Our clients have available to them our Emergency Catastrophe Response Team that on a moment’s notice can assemble to conduct attorney-client protected fact-finding and evidence securing missions to protect any future litigation concerns. Clients utilizing the Team have twenty-four hour access to our Partners and, in turn, we have access to the key experts and investigators on a twenty-four hour/seven day a week basis. We can investigate, secure evidence, and preserve witness testimony, all within the protection of the attorney-client privilege umbrella anywhere in the world within twenty four hours of our notice of the loss.
We regularly counsel our clients with preparation of OSHA approved guidelines and employee safety manuals. We represent clients in defending against OSHA violations.
Most recently there has been a rise in “mold” litigation. Commonly, these cases emanate from construction defect claims involving large co-op and condominium hi-rise buildings and include ancillary property damage and personal injury actions. Among the frequently alleged injuries are severe respiratory ailments, neurological deficits and psychological harm.

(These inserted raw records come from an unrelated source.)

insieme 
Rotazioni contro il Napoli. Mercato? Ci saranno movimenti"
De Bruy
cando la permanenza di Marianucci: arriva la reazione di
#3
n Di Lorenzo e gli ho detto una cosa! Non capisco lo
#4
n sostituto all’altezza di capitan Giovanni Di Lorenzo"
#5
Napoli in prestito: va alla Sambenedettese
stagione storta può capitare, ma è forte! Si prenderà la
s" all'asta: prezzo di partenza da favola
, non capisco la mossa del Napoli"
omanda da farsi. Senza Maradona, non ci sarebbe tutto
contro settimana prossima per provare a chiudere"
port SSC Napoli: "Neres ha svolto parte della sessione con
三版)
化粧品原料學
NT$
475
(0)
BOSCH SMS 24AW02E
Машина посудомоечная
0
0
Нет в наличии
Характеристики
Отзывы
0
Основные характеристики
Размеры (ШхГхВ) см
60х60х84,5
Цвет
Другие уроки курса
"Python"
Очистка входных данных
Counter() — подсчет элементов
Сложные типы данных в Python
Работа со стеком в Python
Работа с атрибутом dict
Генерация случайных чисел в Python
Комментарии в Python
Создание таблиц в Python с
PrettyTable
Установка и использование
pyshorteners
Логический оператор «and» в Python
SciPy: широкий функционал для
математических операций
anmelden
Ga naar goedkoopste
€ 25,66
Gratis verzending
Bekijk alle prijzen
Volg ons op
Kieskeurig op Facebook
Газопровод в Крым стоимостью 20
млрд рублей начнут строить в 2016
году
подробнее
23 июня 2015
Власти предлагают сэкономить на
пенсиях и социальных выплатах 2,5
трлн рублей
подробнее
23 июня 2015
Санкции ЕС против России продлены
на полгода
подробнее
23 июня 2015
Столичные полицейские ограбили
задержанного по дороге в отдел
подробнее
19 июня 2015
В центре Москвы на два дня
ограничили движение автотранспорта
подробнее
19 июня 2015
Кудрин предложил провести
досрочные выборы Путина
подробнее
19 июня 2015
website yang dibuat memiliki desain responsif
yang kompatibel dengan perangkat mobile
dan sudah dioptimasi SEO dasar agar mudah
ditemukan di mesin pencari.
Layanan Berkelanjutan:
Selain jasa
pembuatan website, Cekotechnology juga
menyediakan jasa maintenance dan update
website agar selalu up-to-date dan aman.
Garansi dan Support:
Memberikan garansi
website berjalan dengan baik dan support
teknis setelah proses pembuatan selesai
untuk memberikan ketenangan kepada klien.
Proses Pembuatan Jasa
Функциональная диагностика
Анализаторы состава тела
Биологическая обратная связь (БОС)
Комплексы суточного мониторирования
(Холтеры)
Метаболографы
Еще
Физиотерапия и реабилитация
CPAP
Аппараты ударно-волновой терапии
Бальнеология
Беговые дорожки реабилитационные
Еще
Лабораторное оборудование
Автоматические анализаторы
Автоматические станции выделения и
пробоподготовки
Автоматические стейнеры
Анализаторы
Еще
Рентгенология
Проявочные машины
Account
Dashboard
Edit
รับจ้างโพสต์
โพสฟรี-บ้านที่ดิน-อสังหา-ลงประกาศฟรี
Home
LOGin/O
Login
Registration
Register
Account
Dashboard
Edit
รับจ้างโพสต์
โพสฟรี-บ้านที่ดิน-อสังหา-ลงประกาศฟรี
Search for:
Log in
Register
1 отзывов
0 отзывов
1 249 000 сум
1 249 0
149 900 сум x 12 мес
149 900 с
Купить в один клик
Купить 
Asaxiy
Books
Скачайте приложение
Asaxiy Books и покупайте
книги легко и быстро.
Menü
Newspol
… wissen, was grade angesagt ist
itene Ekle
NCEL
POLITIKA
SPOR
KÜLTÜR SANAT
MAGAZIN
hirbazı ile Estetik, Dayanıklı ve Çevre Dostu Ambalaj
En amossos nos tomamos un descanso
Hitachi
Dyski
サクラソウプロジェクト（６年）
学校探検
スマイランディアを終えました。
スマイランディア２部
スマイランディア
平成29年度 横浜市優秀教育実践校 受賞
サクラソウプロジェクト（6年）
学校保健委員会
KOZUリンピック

We have successfully defended Developers, Exclusive Sales Agents and Property Managers brought into these litigations. At present, our representation includes a prominent Manhattan real estate concern in the highly publicized 515 Park Avenue matter. Thus far, the court, on pre-answer motion, has dismissed all the causes of action (including property damage), with the exception of the personal injury claims. We have already mounted an aggressive attack on these remaining claims based upon various legal theories. Should these claims survive future motion practice, we shall be prepared to raise Frye and Daubert objections. In this regard, London Fischer has established excellent working relationships with prominent microbiologists, engineers and medical professionals in the field.
We have developed a tri-tiered proactive strategy in this evolving area to achieve the goal of early resolutions by dismissal or beneficial settlements when economically prudent to do so.